An inter-agency information exchange system would also be developed that would speed up such processes as finding emergency housing for a family in dire straights.

The goal, says Croft, is to transform the delivery of social services into a more effective, co-ordinated and interlinked set of Smart Services, accessible to social workers, people in need and the public.

Clients are already instructed in the use of computers at the Salvation Army’s day program. Last year, almost 2,500 individuals participated, spending an average of 6.24 days acquiring skills.

As a result, about 600 were able to write their own resumes and 225 acquired confirmed employment as a result.

“Finding out information that is useful to them — that, I think, is the key,” Maj. Reg Newbury says, adding it’s also a confidence-building exercise for people who often have very little sense of self-worth.

In total, Calgary will receive just over $4.5 million from Ottawa for the project and it is hoped to raise another $5 million from the community. The Salvation Army’s slice of the pie will be used for PATs in its new building, but the benefit won’t end there.

Newbury explains that because all the agencies are on the same system, clients will be able to transfer their skills easily.

While the money hasn’t come through yet, parts of the process have already been launched.

The Calgary Regional Health Authority and the city joined forces to produce an electronic directory called Inform Calgary that will become part of the Infoport project.

It doesn’t just assist people in this area, says Sharon Nettleton of the CRHA. If you live in Toronto and are looking for care for an elderly parent in Calgary, you can plug into www.informcalgary.org and get much of the information you need.

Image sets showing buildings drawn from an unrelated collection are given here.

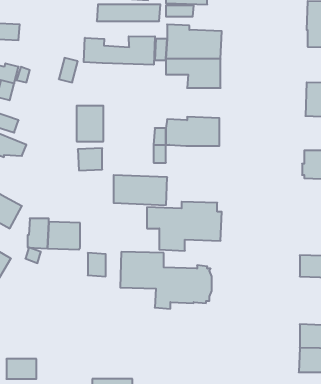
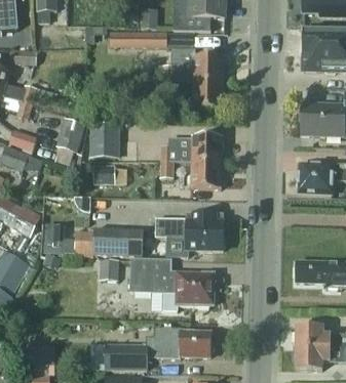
building: [84,36,155,65] -> none
building: none -> [56,118,84,152]
building: none -> [190,161,221,187]
building: [114,175,167,205] -> [92,228,142,256]
building: none -> [104,324,209,369]

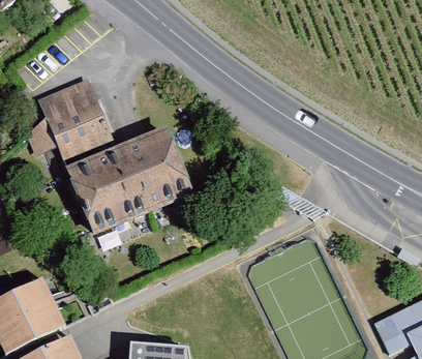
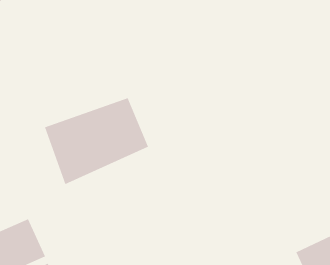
building: [41,78,114,158] -> none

Joy Zerke at the Calgary Homeless Foundation is developing an online housing registry that will provide a one-stop listing of affordable rental housing, using family resource centres across the city and other linked agencies liked the Aboriginal Resource Centre Association.

For some clients, learning disorders and illiteracy will still be a barrier to making the most of what will be offered. Zerke says that on the other side of the fence, some of the homeless are showing a much higher degree of sophistication with the Internet than anyone had anticipated.

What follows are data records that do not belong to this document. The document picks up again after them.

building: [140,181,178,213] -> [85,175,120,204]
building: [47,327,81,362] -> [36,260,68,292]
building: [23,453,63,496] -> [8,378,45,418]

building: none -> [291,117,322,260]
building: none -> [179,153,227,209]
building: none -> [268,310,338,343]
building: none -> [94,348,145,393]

“Clients appreciate being able to do independent research because they have control over what they are doing and not relying on someone else,” says Kay Wong, an issues strategist with the city. “They can go to the system (www.calgary.homeless.org) and play with it.”

The Calgary Public Library, where many homeless people use the computers, will also be part of the project.

Nettleton sees the project in its widest perspective. “Often in the health portfolio,” she says, “we think of the most critically ill, but it’s often people in the community facing mental health issues, poverty and family issues who need help to prevent them from becoming more ill or disabled economically — and their children, too, because poverty is so cyclical.”

Not only does the project make good sense for those at risk, says CTI’s Croft. It also benefits the wider community.

And, he says, if it works in Calgary, why not Red Deer, Edmonton, North Bay or even Halifax?